The American commando had been captured. The Rescue Squad's job was now to secure the bunker against fire and offer aid to the injured. This TeNo man walked into the room, brushing by another Rescue Squad member who had checked the room and was now leaving it. No one else was in the study. He stepped over the ruined furniture and blackened pieces of maps and reports, and walked into Hitler's bedroom.
The Führer was sitting on the blue sofa, a small mask covering his face, with a tube to an oxygen bottle on a stand near his feet. He was wearing the field-gray jacket that symbolized his role as supreme commander of the German armed forces. Hitler flicked his hand to dismiss the Rescue Squad member, silently indicating he did not need help. He turned back to the document in his hand.
Then Jack Cray removed his gas mask. He brought out a pistol from the folds of the Rescue Squad uniform.
Hitler again looked up. He pulled off the mask and put it aside. His face was blank. With difficulty, he stood.
"You are back. The Vassy Chateau killer," the Führer said, his voice echoing in the concrete room. The Iron Cross on his chest, won in the trenches during the Great War, testified to his bravery. He showed it now. "I thought I was rid of you. But I underestimated you. You got past them all, again. Got into the bunker, again. How did you do it?"

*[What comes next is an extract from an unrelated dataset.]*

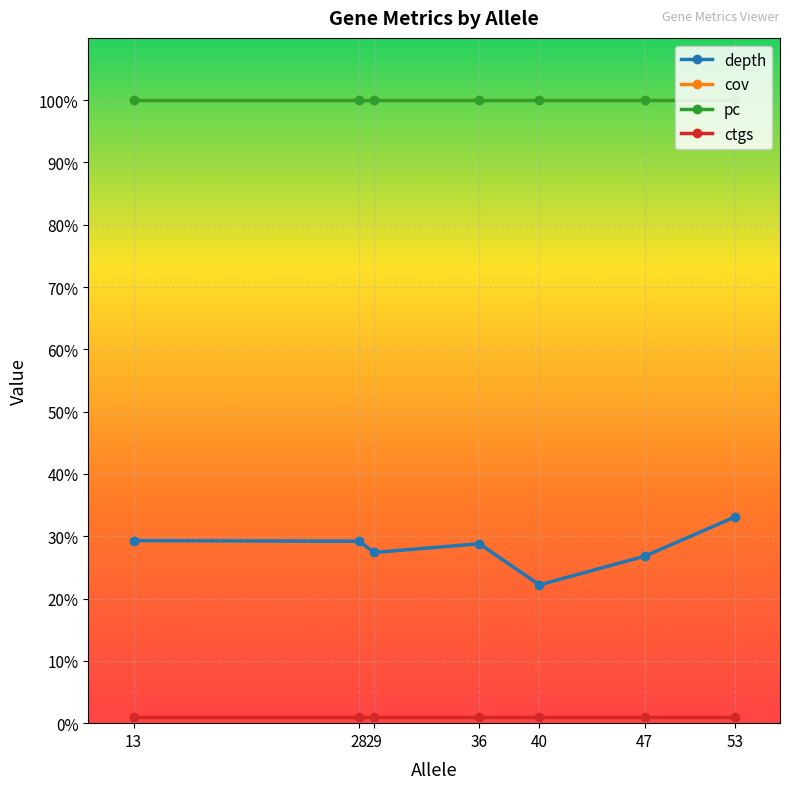

Which series has the widest spread of values?

depth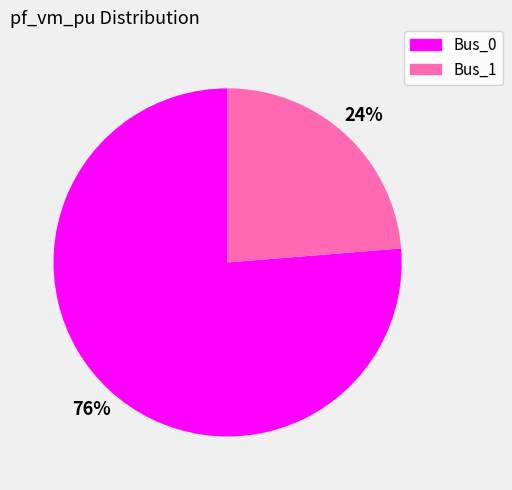

Count the number of slices in the pie.

2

Cray smiled. "I'm not much at chatting."
He fired the pistol. The sound was a flat clap. A hole opened between Hitler's eyes and his brains dappled the portrait of Frederick the Great. Hitler collapsed to the blue sofa, his arm hanging to the floor, blood streaking the fabric.
Cray spun to a movement at the corner of his eye, bringing the pistol around. A soft cry came from a woman in a blue print dress who had appeared from the adjacent dressing room. She was wearing a gas mask, and her hand came up to the mask, and then she flew across the room to the body, ignoring the killer.

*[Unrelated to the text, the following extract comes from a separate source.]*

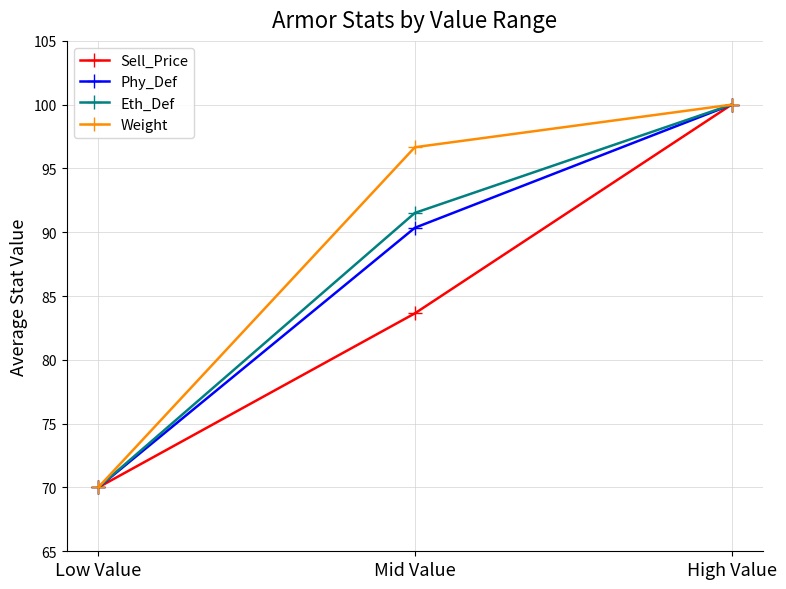

What is the difference between the maximum and minimum values in the Eth_Def series?

30.0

Cray returned the gas mask to his head, then backed out of the room and sidestepped the table in the study. The pistol was back inside his uniform when an SS guard rushed into the room.
"What's happened," the guard demanded.
"The Führer," Cray yelled.
As the guard hurried into Hitler's room, Cray reentered the central corridor. He could see little through the smoke, and instantly was lost among the other Rescue Squad troops and others. The corridor was still in a noisy uproar. No one was yet tending to the wounded or taking away the dead. Blood was everywhere. Fires still burned. Some had heard a shot, others had not. In the echoing hallway few could determine the shot's direction.